EXCERPTED PASSAGE:
=-=-=-=-=
Monday, January 3, 2011

Geechee Relatives????

In my secret, undercover life I am an amateur genealogist and have been working on compiling my family pedigree since I was about seventeen.  Recently, I discovered a familiar name in the most unlikely of places!!!  As I was preparing to teach my ENGL 3960 course, "The Gullah Presence in African American Literature by Women,"  I read as much background info to refresh my perspective.  I picked up the book Drums and Shadows: Survival Studies among Georgia Coastal Negroes (1986) expecting to find some interesting folklore I could share with my class.  As I read the interviews from formerly enslaved persons and their descendants in Yamacraw, Georgia I was floored when I read the testimony of James "Stick Daddy" Cooper:

Out beyond Yamacraw, where the old brick and dirt streets of the community give way to the broad, paved Augusta road, an old Negro named James Cooper has for years conducted a miscellaneous business in a ramshackle push cart. 1 James sells lunches to the workers at the Savannah Sugar Refinery; he also cobbles shoes and repairs anything from broken pots to roller skates. Because of his skill as a wood carver, particularly of walking sticks, he has become known in the vicinity as "Stick Daddy." A decidedly original technique is evident in his carving, but he smiled when this was mentioned.
"I nevuh bin taught," he said. "I took up cahvin as paht time jis fuh the fun of it. Muh granfathuh, Pharo Cooper, he used tuh make things frum wood an straw, sech as baskets an cheahs an tables an othuh things fuh the home. I guess I sawt of inherited it frum, him."
One of "Stick Daddy's" canes is a slender, snake-encircled rod with a handle made from a large black and white die (24).
[paragraph continues] Another, slightly thicker, is carved with a single crocodile. The third, a heavy stick topped with a flashlight handle in which the snapshot of a young Negro girl has been inserted, is artfully decorated with a turtle, a large crocodile, and a small, sinuous snake. The chief characteristic of "Stick Daddy's" work is the boldness with which the carved figures, dark-stained and highly polished, stand out against their unfinished natural wood background. Very different is another stick that was found abandoned in an office building in the city. This has a man's head for a handle but the stick proper is so covered with minute, unpatterned crisscrosses that the little figure of a man upside down, a horned head also upside down, and an undetermined object which may be either man or animal, are noticed only when the cane is carefully studied.
=-=-=-=-=
ASSIGNMENT 1: Arrange the lines of the records, from the first line of the records up to and including the line containing "avtextus.blog.hu/api/trackback/id/15477916", as a numbered list, and leave out any blank lines.
The records that come next are unrelated to the blog post.

Collected data entries:
=-=-=-=-=
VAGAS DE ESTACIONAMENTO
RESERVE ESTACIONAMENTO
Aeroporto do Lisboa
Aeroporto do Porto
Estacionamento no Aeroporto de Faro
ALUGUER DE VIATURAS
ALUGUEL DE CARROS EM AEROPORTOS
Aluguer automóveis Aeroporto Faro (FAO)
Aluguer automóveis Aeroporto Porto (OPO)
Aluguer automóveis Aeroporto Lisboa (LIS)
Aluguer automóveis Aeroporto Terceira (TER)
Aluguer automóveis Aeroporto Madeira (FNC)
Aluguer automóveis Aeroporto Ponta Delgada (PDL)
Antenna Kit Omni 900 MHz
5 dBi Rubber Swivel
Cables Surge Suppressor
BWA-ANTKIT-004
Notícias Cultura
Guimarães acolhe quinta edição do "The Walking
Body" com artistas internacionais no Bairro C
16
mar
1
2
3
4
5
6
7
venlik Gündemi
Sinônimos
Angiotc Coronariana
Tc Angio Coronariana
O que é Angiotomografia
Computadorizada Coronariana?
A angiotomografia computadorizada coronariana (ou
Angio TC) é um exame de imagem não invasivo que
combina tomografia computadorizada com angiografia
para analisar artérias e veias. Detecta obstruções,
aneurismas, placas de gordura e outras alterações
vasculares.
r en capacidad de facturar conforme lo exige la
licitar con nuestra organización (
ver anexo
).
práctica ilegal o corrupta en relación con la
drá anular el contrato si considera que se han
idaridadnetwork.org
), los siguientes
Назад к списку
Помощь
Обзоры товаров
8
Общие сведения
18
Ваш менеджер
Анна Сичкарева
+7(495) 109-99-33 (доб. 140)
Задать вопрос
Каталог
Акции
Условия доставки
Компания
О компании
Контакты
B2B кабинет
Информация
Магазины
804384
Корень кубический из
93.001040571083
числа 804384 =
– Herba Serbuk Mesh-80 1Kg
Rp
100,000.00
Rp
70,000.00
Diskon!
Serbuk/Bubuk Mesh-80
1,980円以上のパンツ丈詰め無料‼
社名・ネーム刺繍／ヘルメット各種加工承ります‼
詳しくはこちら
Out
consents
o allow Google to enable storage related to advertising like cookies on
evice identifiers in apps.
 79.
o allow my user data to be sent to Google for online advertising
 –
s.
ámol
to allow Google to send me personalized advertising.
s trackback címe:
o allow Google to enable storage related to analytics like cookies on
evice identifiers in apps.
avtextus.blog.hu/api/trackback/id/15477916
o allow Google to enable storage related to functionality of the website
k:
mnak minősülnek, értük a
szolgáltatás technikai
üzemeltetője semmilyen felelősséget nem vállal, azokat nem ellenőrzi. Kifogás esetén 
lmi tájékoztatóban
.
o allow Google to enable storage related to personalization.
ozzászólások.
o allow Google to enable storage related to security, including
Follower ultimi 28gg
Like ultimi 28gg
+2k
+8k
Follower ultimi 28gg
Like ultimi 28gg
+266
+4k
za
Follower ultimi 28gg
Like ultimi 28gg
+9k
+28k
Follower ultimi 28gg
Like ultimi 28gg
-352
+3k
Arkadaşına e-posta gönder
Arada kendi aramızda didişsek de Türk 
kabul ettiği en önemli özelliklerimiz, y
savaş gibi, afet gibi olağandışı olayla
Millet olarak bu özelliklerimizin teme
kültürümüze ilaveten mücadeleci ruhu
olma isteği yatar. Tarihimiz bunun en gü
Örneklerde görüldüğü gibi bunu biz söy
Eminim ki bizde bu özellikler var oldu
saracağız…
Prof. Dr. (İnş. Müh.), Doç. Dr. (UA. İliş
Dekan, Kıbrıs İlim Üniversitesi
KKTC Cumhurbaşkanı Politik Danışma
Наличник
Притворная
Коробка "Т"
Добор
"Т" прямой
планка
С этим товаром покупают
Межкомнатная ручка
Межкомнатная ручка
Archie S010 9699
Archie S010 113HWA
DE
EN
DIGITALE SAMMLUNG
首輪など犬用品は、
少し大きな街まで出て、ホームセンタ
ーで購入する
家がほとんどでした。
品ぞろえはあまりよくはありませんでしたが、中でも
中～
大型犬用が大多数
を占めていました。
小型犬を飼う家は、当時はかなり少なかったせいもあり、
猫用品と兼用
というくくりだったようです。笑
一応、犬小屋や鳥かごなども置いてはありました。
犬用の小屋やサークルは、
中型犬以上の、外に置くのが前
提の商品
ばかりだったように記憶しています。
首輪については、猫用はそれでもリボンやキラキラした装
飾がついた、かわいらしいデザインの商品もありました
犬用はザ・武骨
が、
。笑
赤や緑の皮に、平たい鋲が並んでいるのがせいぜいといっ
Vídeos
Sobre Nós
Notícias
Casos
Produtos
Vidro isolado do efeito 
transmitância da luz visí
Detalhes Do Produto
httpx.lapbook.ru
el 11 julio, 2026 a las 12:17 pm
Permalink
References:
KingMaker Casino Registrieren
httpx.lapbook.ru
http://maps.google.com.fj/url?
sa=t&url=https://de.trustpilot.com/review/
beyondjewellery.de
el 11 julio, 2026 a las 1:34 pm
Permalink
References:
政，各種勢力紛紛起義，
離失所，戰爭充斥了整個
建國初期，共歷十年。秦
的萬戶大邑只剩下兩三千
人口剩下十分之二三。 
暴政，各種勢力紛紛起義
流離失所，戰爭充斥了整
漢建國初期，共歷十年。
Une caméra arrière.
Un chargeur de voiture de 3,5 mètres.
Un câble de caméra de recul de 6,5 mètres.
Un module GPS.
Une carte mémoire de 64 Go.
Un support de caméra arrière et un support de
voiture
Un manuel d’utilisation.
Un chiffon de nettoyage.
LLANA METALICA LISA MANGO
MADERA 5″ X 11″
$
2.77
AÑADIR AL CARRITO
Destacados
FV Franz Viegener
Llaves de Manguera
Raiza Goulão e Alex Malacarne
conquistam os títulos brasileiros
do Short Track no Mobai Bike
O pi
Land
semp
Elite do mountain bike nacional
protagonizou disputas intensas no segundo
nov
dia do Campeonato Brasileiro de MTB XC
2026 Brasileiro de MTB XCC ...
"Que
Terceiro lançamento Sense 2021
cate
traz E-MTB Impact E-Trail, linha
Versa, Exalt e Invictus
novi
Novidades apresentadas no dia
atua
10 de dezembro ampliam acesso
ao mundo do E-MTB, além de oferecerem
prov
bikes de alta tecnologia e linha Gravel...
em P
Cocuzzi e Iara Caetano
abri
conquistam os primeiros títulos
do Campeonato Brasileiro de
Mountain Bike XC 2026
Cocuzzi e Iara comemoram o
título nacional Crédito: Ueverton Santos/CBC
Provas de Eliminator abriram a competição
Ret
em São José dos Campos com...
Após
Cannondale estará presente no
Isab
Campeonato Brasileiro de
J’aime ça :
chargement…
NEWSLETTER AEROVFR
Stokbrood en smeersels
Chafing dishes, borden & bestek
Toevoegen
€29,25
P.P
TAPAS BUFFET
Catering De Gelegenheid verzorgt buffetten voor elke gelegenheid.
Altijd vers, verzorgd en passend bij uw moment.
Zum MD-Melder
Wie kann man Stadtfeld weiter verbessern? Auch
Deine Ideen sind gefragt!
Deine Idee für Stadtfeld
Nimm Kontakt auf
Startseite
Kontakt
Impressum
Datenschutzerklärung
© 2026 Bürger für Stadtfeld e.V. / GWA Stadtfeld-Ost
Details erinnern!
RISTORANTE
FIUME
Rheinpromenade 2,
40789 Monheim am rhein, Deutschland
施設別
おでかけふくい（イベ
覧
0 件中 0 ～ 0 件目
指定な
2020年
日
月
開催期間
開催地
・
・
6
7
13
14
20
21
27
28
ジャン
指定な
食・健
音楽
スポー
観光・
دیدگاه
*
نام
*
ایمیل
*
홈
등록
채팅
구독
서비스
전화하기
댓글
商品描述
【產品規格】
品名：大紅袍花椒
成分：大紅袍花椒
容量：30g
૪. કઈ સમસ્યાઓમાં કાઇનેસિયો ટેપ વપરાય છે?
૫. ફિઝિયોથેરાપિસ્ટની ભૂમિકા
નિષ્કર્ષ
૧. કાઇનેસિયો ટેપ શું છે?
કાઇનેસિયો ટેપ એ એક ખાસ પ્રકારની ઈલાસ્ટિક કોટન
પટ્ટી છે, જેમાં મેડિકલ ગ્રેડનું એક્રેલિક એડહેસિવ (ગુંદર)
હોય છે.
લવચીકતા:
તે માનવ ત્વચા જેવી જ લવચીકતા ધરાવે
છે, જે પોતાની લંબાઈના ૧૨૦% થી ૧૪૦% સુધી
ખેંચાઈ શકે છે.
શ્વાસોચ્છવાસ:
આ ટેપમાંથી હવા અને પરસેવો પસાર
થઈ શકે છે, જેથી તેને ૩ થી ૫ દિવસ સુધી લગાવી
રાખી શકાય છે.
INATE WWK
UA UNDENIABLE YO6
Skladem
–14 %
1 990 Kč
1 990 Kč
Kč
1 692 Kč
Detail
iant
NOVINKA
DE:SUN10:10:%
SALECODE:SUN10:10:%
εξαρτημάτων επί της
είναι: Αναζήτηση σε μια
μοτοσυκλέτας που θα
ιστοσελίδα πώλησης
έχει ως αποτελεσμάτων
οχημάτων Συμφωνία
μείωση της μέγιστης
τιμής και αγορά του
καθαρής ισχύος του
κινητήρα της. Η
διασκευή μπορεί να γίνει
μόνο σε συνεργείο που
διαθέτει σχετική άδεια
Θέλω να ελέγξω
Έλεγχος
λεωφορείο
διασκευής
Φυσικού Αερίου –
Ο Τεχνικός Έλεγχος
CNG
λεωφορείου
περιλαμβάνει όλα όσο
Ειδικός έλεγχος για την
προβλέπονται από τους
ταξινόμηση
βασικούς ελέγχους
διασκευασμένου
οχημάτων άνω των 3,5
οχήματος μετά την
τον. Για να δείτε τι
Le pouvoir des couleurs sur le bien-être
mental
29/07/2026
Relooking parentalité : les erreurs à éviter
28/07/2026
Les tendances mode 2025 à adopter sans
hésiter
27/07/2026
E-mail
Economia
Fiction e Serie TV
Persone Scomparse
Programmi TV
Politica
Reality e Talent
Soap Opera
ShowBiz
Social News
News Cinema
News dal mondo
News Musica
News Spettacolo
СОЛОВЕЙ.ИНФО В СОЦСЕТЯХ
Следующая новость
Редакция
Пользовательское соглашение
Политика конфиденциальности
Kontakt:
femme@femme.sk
=-=-=-=-=
ASSIGNMENT 2: Name the animals that the blog post says are carved on Stick Daddy's canes.

YOUR RESPONSE 1:
1. VAGAS DE ESTACIONAMENTO
2. RESERVE ESTACIONAMENTO
3. Aeroporto do Lisboa
4. Aeroporto do Porto
5. Estacionamento no Aeroporto de Faro
6. ALUGUER DE VIATURAS
7. ALUGUEL DE CARROS EM AEROPORTOS
8. Aluguer automóveis Aeroporto Faro (FAO)
9. Aluguer automóveis Aeroporto Porto (OPO)
10. Aluguer automóveis Aeroporto Lisboa (LIS)
11. Aluguer automóveis Aeroporto Terceira (TER)
12. Aluguer automóveis Aeroporto Madeira (FNC)
13. Aluguer automóveis Aeroporto Ponta Delgada (PDL)
14. Antenna Kit Omni 900 MHz
15. 5 dBi Rubber Swivel
16. Cables Surge Suppressor
17. BWA-ANTKIT-004
18. Notícias Cultura
19. Guimarães acolhe quinta edição do "The Walking
20. Body" com artistas internacionais no Bairro C
21. 16
22. mar
23. 1
24. 2
25. 3
26. 4
27. 5
28. 6
29. 7
30. venlik Gündemi
31. Sinônimos
32. Angiotc Coronariana
33. Tc Angio Coronariana
34. O que é Angiotomografia
35. Computadorizada Coronariana?
36. A angiotomografia computadorizada coronariana (ou
37. Angio TC) é um exame de imagem não invasivo que
38. combina tomografia computadorizada com angiografia
39. para analisar artérias e veias. Detecta obstruções,
40. aneurismas, placas de gordura e outras alterações
41. vasculares.
42. r en capacidad de facturar conforme lo exige la
43. licitar con nuestra organización (
44. ver anexo
45. ).
46. práctica ilegal o corrupta en relación con la
47. drá anular el contrato si considera que se han
48. idaridadnetwork.org
49. ), los siguientes
50. Назад к списку
51. Помощь
52. Обзоры товаров
53. 8
54. Общие сведения
55. 18
56. Ваш менеджер
57. Анна Сичкарева
58. +7(495) 109-99-33 (доб. 140)
59. Задать вопрос
60. Каталог
61. Акции
62. Условия доставки
63. Компания
64. О компании
65. Контакты
66. B2B кабинет
67. Информация
68. Магазины
69. 804384
70. Корень кубический из
71. 93.001040571083
72. числа 804384 =
73. – Herba Serbuk Mesh-80 1Kg
74. Rp
75. 100,000.00
76. Rp
77. 70,000.00
78. Diskon!
79. Serbuk/Bubuk Mesh-80
80. 1,980円以上のパンツ丈詰め無料‼
81. 社名・ネーム刺繍／ヘルメット各種加工承ります‼
82. 詳しくはこちら
83. Out
84. consents
85. o allow Google to enable storage related to advertising like cookies on
86. evice identifiers in apps.
87.  79.
88. o allow my user data to be sent to Google for online advertising
89.  –
90. s.
91. ámol
92. to allow Google to send me personalized advertising.
93. s trackback címe:
94. o allow Google to enable storage related to analytics like cookies on
95. evice identifiers in apps.
96. avtextus.blog.hu/api/trackback/id/15477916

YOUR RESPONSE 2: Snake, crocodile, turtle